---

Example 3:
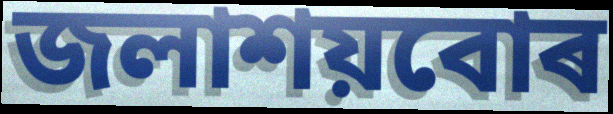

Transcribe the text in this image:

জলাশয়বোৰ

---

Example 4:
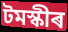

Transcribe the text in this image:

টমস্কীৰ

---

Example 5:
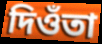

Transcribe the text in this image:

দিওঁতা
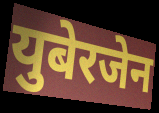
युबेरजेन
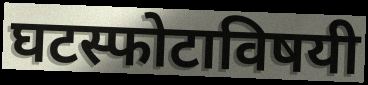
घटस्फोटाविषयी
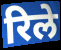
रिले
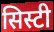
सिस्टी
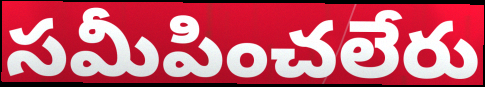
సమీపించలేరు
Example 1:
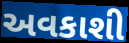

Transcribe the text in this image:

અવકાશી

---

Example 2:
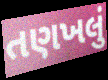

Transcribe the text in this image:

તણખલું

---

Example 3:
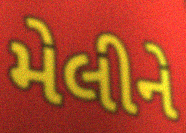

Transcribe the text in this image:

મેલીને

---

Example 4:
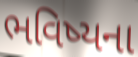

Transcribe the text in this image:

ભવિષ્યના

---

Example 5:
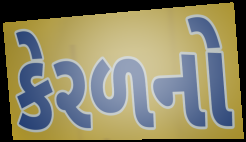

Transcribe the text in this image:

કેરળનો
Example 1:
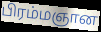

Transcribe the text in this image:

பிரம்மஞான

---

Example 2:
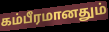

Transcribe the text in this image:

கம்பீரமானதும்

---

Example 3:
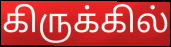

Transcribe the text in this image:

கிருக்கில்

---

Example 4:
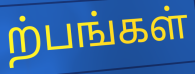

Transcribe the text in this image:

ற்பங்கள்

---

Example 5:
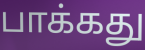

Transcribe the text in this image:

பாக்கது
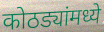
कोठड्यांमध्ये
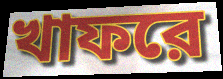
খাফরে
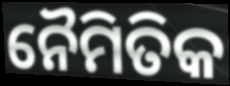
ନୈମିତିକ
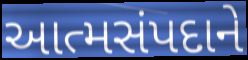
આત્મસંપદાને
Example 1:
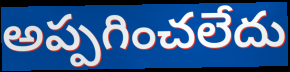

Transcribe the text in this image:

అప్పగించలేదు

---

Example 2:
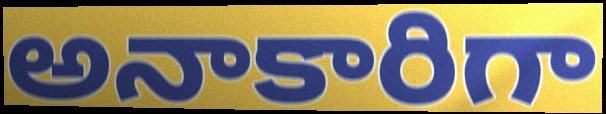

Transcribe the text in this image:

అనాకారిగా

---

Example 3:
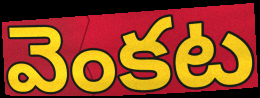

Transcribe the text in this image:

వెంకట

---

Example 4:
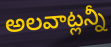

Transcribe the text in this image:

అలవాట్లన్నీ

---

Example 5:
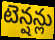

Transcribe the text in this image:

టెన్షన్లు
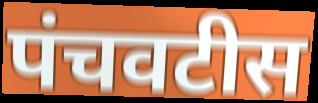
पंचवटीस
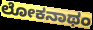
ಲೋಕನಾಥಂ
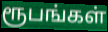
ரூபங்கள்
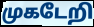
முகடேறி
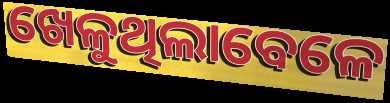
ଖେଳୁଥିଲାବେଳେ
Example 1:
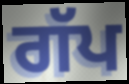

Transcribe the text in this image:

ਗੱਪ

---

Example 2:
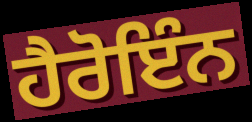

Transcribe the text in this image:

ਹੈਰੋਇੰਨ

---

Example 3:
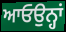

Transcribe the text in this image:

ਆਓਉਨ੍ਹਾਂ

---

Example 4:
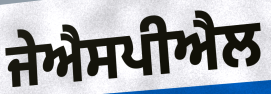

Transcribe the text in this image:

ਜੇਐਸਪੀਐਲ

Assignment
Leaving the pictures aside, write out the entries above exactly.

Reply
---

Example 3:

Transcribe the text in this image:

জলাশয়বোৰ

---

Example 4:

Transcribe the text in this image:

টমস্কীৰ

---

Example 5:

Transcribe the text in this image:

দিওঁতা
युबेरजेन
घटस्फोटाविषयी
रिले
सिस्टी
సమీపించలేరు
Example 1:

Transcribe the text in this image:

અવકાશી

---

Example 2:

Transcribe the text in this image:

તણખલું

---

Example 3:

Transcribe the text in this image:

મેલીને

---

Example 4:

Transcribe the text in this image:

ભવિષ્યના

---

Example 5:

Transcribe the text in this image:

કેરળનો
Example 1:

Transcribe the text in this image:

பிரம்மஞான

---

Example 2:

Transcribe the text in this image:

கம்பீரமானதும்

---

Example 3:

Transcribe the text in this image:

கிருக்கில்

---

Example 4:

Transcribe the text in this image:

ற்பங்கள்

---

Example 5:

Transcribe the text in this image:

பாக்கது
कोठड्यांमध्ये
খাফরে
ନୈମିତିକ
આત્મસંપદાને
Example 1:

Transcribe the text in this image:

అప్పగించలేదు

---

Example 2:

Transcribe the text in this image:

అనాకారిగా

---

Example 3:

Transcribe the text in this image:

వెంకట

---

Example 4:

Transcribe the text in this image:

అలవాట్లన్నీ

---

Example 5:

Transcribe the text in this image:

టెన్షన్లు
पंचवटीस
ಲೋಕನಾಥಂ
ரூபங்கள்
முகடேறி
ଖେଳୁଥିଲାବେଳେ
Example 1:

Transcribe the text in this image:

ਗੱਪ

---

Example 2:

Transcribe the text in this image:

ਹੈਰੋਇੰਨ

---

Example 3:

Transcribe the text in this image:

ਆਓਉਨ੍ਹਾਂ

---

Example 4:

Transcribe the text in this image:

ਜੇਐਸਪੀਐਲ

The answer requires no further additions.